What ototoxicity monitoring looks like

Formal monitoring involves audiograms at baseline, at regular intervals during treatment, and after treatment ends. Extended high-frequency audiometry (testing frequencies above the standard 8,000 Hz range) detects early cochlear changes before they appear in speech frequencies.

Clinically significant change is typically defined as a 20 dB shift at any single test frequency, a 10 dB shift at two or more consecutive frequencies, or a new loss of response at two or more consecutive frequencies. When these thresholds are crossed, the clinical team adjusts the treatment protocol.
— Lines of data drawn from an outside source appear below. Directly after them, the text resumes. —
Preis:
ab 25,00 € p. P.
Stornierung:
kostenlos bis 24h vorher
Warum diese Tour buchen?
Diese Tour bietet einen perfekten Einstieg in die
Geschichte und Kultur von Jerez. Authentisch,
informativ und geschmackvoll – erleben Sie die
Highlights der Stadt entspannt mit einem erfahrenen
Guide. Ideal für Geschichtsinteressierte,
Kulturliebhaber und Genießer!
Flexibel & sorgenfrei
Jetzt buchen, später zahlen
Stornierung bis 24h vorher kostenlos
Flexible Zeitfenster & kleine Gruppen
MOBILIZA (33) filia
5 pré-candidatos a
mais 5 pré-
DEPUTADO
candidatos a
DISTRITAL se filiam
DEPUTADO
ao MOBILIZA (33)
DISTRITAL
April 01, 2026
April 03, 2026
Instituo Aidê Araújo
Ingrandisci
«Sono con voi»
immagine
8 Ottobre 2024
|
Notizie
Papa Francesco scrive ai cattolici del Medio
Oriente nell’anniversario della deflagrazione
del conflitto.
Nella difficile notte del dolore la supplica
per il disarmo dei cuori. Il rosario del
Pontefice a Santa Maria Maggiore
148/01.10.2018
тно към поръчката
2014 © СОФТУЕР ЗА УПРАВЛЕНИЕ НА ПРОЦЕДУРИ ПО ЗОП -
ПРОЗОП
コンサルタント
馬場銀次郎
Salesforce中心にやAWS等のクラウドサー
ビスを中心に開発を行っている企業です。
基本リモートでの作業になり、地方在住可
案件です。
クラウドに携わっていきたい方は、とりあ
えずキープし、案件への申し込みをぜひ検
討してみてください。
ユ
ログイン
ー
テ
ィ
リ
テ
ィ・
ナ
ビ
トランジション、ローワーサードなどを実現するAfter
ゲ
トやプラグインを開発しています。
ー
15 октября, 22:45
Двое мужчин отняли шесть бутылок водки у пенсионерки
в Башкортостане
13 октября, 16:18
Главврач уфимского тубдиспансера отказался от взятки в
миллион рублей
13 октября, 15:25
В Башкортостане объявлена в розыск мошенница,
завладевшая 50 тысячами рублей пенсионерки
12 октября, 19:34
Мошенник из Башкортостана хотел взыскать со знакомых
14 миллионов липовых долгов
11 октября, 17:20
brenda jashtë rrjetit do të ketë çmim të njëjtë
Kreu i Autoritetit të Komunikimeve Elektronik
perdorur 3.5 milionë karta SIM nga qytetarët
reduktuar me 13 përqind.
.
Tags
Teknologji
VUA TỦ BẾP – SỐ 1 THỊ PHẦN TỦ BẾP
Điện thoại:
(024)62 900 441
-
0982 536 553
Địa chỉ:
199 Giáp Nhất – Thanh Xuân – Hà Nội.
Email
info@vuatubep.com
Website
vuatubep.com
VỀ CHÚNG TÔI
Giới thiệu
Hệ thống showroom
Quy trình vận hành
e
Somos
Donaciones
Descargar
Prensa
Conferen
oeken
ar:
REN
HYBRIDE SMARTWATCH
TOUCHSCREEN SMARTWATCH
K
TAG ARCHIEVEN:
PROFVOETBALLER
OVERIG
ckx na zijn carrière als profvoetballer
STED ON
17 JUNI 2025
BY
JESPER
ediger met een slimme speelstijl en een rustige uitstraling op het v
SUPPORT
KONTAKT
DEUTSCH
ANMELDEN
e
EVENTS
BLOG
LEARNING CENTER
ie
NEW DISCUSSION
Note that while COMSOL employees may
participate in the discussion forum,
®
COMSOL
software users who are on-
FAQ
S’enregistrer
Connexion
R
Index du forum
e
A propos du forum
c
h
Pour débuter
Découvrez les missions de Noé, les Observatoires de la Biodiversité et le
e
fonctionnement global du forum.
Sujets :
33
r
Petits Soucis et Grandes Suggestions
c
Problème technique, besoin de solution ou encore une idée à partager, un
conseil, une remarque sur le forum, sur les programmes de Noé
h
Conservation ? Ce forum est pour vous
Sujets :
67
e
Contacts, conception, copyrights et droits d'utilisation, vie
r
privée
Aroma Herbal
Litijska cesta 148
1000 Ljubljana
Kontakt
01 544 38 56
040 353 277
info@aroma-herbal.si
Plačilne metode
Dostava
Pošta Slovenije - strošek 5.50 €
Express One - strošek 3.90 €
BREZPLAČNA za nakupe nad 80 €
If you are receiving a drug with known ototoxic potential and monitoring has not been offered, it is reasonable to ask your oncologist or infectious disease physician why, and whether audiological monitoring is indicated in your case.

Common Questions

Frequently Asked Questions

Are ear drops ototoxic?
Topical aminoglycoside drops are generally safe when the eardrum is intact. The drug cannot reach the cochlea through an intact membrane. If the eardrum is perforated (from infection, trauma, or surgery), any medication entering the middle ear can potentially reach the inner ear through the round window membrane. Some ear drops carry a contraindication for use with perforated eardrums specifically for this reason.
Is regular aspirin safe if I already have tinnitus?
At standard cardiovascular doses (81–325 mg/day), the ototoxic risk is very low. At higher anti-inflammatory doses (above ~3g/day), aspirin can worsen tinnitus and may affect hearing. If you have tinnitus and are using high-dose aspirin, discuss whether alternatives are appropriate with your prescriber.
Can ototoxic hearing loss be reversed?
For most aminoglycosides and platinum agents, cochlear damage is permanent. Loop diuretics at standard doses can cause reversible effects. If you notice hearing changes during medication, stopping or adjusting the drug as quickly as possible gives the best chance of limiting permanent damage. This is why early reporting matters.
Should I refuse necessary treatment because of ototoxicity risk?
Almost never. The clinical calculus typically favors treatment. A serious infection or cancer poses far greater immediate risk than hearing loss. The goal is informed consent, monitoring, and dose optimization to minimize cochlear exposure where possible. Understanding the risk helps you watch for early signs, not avoid necessary care.